И Кольбер низко склонился пред королем.
— Итак, если бы мертвые заговорили?..
— Порой и они говорят, ваше величество. Прочтите вот это.
— Ах, монсеньер, — прошептал Арамис на ухо принцу, который, находясь рядом с ним, слушал, опасаясь пропустить хоть единое слово, — раз вы здесь, монсеньер, чтобы учиться вашему королевскому ремеслу, узнайте же чисто королевскую гнусность. Вы присутствуете при такой сцене, которую один бог или, верней, один дьявол может задумать и выполнить. Слушайте же, это пригодится вам в будущем.
Принц удвоил внимание и увидел, как Людовик XIV взял из рук Кольбера письмо, которое тот протянул ему.
— Почерк покойного кардинала! — воскликнул король.
— У вашего величества превосходная память, — заметил с поклоном Кольбер.
Король прочел письмо Мазарини, уже известное нашим читателям со времен ссоры г-жи де Шеврез с Арамисом.
— Я не совсем понимаю, — сказал король, которого живо заинтересовало это письмо.
— У вашего величества нет еще навыков, которыми обладают чиновники интендантства финансов.
— Я вижу, что речь идет о деньгах, данных господину Фуке.
— Совершенно верно. О тринадцати миллионах. Пожалуй, недурная сумма!
— Так. Значит, этих тринадцати миллионов не хватит в счетах? Вот этого я и не в силах понять, повторяю еще раз. Как и почему возможна подобная недостача?
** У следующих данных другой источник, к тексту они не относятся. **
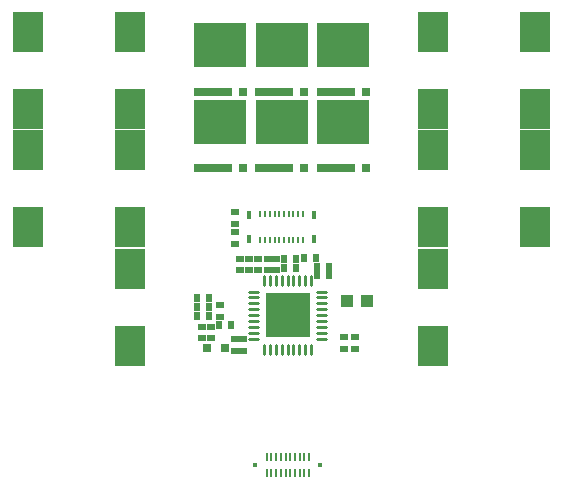
<source format=gbr>
G04 EAGLE Gerber RS-274X export*
G75*
%MOMM*%
%FSLAX34Y34*%
%LPD*%
%INSolderpaste Top*%
%IPPOS*%
%AMOC8*
5,1,8,0,0,1.08239X$1,22.5*%
G01*
%ADD10R,0.700000X0.600000*%
%ADD11R,0.600000X0.700000*%
%ADD12R,1.000000X1.100000*%
%ADD13R,3.250000X0.686000*%
%ADD14R,0.710000X0.686000*%
%ADD15R,4.520000X3.800000*%
%ADD16C,0.230000*%
%ADD17R,3.700000X3.700000*%
%ADD18R,0.800000X0.800000*%
%ADD19R,0.220000X0.475000*%
%ADD20R,0.320000X0.650000*%
%ADD21R,2.500000X3.500000*%
%ADD22R,0.220000X0.660000*%
%ADD23R,0.350000X0.440000*%


D10*
X253365Y112094D03*
X253365Y122094D03*
X246190Y103616D03*
X246190Y93616D03*
X285750Y151274D03*
X285750Y161274D03*
X293624Y161274D03*
X293624Y151274D03*
X277876Y151274D03*
X277876Y161274D03*
X270002Y151274D03*
X270002Y161274D03*
D11*
X307992Y153543D03*
X317992Y153543D03*
D10*
X300609Y151274D03*
X300609Y161274D03*
X265811Y174007D03*
X265811Y184007D03*
D11*
X262683Y104648D03*
X252683Y104648D03*
D10*
X265811Y190898D03*
X265811Y200898D03*
D11*
X335868Y147511D03*
X345868Y147511D03*
D12*
X360562Y125413D03*
X377562Y125413D03*
D11*
X334883Y161481D03*
X324883Y161481D03*
D13*
X299276Y302657D03*
D14*
X324676Y302657D03*
D15*
X305626Y341757D03*
D13*
X299212Y238077D03*
D14*
X324612Y238077D03*
D15*
X305562Y277177D03*
D13*
X247206Y302657D03*
D14*
X272606Y302657D03*
D15*
X253556Y341757D03*
D13*
X247142Y238077D03*
D14*
X272542Y238077D03*
D15*
X253492Y277177D03*
D13*
X351346Y302657D03*
D14*
X376746Y302657D03*
D15*
X357696Y341757D03*
D13*
X351282Y238077D03*
D14*
X376682Y238077D03*
D15*
X357632Y277177D03*
D16*
X330579Y146198D02*
X330579Y138498D01*
X325579Y138498D02*
X325579Y146198D01*
X320579Y146198D02*
X320579Y138498D01*
X315579Y138498D02*
X315579Y146198D01*
X310579Y146198D02*
X310579Y138498D01*
X305579Y138498D02*
X305579Y146198D01*
X300579Y146198D02*
X300579Y138498D01*
X295579Y138498D02*
X295579Y146198D01*
X290579Y146198D02*
X290579Y138498D01*
X285429Y133348D02*
X277729Y133348D01*
X277729Y128348D02*
X285429Y128348D01*
X285429Y123348D02*
X277729Y123348D01*
X277729Y118348D02*
X285429Y118348D01*
X285429Y113348D02*
X277729Y113348D01*
X277729Y108348D02*
X285429Y108348D01*
X285429Y103348D02*
X277729Y103348D01*
X277729Y98348D02*
X285429Y98348D01*
X285429Y93348D02*
X277729Y93348D01*
X290579Y88198D02*
X290579Y80498D01*
X295579Y80498D02*
X295579Y88198D01*
X300579Y88198D02*
X300579Y80498D01*
X305579Y80498D02*
X305579Y88198D01*
X310579Y88198D02*
X310579Y80498D01*
X315579Y80498D02*
X315579Y88198D01*
X320579Y88198D02*
X320579Y80498D01*
X325579Y80498D02*
X325579Y88198D01*
X330579Y88198D02*
X330579Y80498D01*
X335729Y93348D02*
X343429Y93348D01*
X343429Y98348D02*
X335729Y98348D01*
X335729Y103348D02*
X343429Y103348D01*
X343429Y108348D02*
X335729Y108348D01*
X335729Y113348D02*
X343429Y113348D01*
X343429Y118348D02*
X335729Y118348D01*
X335729Y123348D02*
X343429Y123348D01*
X343429Y128348D02*
X335729Y128348D01*
X335779Y133348D02*
X343479Y133348D01*
D17*
X310579Y113348D03*
D11*
X243887Y112776D03*
X233887Y112776D03*
X233887Y120650D03*
X243887Y120650D03*
X243887Y127635D03*
X233887Y127635D03*
D18*
X242754Y85725D03*
X257754Y85725D03*
D10*
X238316Y103616D03*
X238316Y93616D03*
D19*
X323596Y176784D03*
X319596Y176784D03*
X315596Y176784D03*
X311596Y176784D03*
X307596Y176784D03*
X303596Y176784D03*
X299596Y176784D03*
X295596Y176784D03*
X291596Y176784D03*
X287596Y176784D03*
X323596Y198684D03*
X319596Y198684D03*
X315596Y198684D03*
X311596Y198684D03*
X307596Y198684D03*
X303596Y198684D03*
X299596Y198684D03*
X295596Y198684D03*
X291596Y198684D03*
X287596Y198684D03*
D20*
X333096Y177784D03*
X278096Y177784D03*
X333096Y197784D03*
X278096Y197784D03*
D10*
X358394Y94535D03*
X358394Y84535D03*
X266129Y82757D03*
X266129Y92757D03*
D11*
X335868Y154496D03*
X345868Y154496D03*
D10*
X367348Y94535D03*
X367348Y84535D03*
X273114Y82757D03*
X273114Y92757D03*
D11*
X307992Y160528D03*
X317992Y160528D03*
D21*
X434086Y353302D03*
X434086Y288302D03*
X177038Y353302D03*
X177038Y288302D03*
X177038Y187909D03*
X177038Y252909D03*
X177038Y152452D03*
X177038Y87452D03*
X434086Y187909D03*
X434086Y252909D03*
X434086Y152388D03*
X434086Y87388D03*
X91059Y353302D03*
X91059Y288302D03*
X90996Y187909D03*
X90996Y252909D03*
X520129Y353302D03*
X520129Y288302D03*
X520129Y188353D03*
X520129Y253353D03*
D22*
X292862Y-6858D03*
X296862Y-6858D03*
X300862Y-6858D03*
X304862Y-6858D03*
X308862Y-6858D03*
X312862Y-6858D03*
X316862Y-6858D03*
X320862Y-6858D03*
X324862Y-6858D03*
X328862Y-6858D03*
X292862Y-20658D03*
X296862Y-20658D03*
X300862Y-20658D03*
X304862Y-20658D03*
X308862Y-20658D03*
X312862Y-20658D03*
X316862Y-20658D03*
X320862Y-20658D03*
X324862Y-20658D03*
X328862Y-20658D03*
D23*
X283362Y-13758D03*
X338362Y-13758D03*
M02*

</source>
— Я не говорю, что она возможна; я говорю, что она налицо. Это не я говорю, а отчет.
— И письмо кардинала указывает назначение этой суммы и имя ее хранителя?
— Как видите, ваше величество.
— Выходит, что Фуке все еще не вернул этих тринадцати миллионов и, значит…
— Значит, ваше величество… раз господин Фуке не возвратил этих денег, следовательно, он их присвоил. А тринадцать миллионов больше чем вчетверо превышают те расходы и те щедроты, которые ваше величество могли позволить себе в Фонтенбло, где мы израсходовали всего три миллиона, если вы помните.
Оживить в душе короля воспоминание о том празднике, во время которого из-за одного-единственного слова Фуке он впервые почувствовал, что суперинтендант в некоторых отношениях превосходит его, — было очень ловко подстроенной подлостью со стороны неловкого человека. Настроив подобным образом короля, Кольбер, в сущности, мог остановиться на этом. Он это почувствовал. Король стал мрачнее тучи. И ожидая, что скажет король, Кольбер горел нетерпением не меньше, чем Филипп и Арамис на своем наблюдательном пункте.
— Знаете ли, что из всего этого следует, господин Кольбер? — молвил король, подумав немного.
— Нет, ваше величество, не знаю.
— То, что если бы факт присвоения тринадцати миллионов был с достоверностью установлен…
— Но он установлен.
— Я хочу сказать — предан гласности.
— Полагаю, что это можно было бы сделать хоть завтра, если бы король…
— Не был в гостях у господина Фуке, — с достоинством ответил Людовик.
— Король везде у себя, ваше величество, и особенно в тех домах, которые содержатся на его деньги.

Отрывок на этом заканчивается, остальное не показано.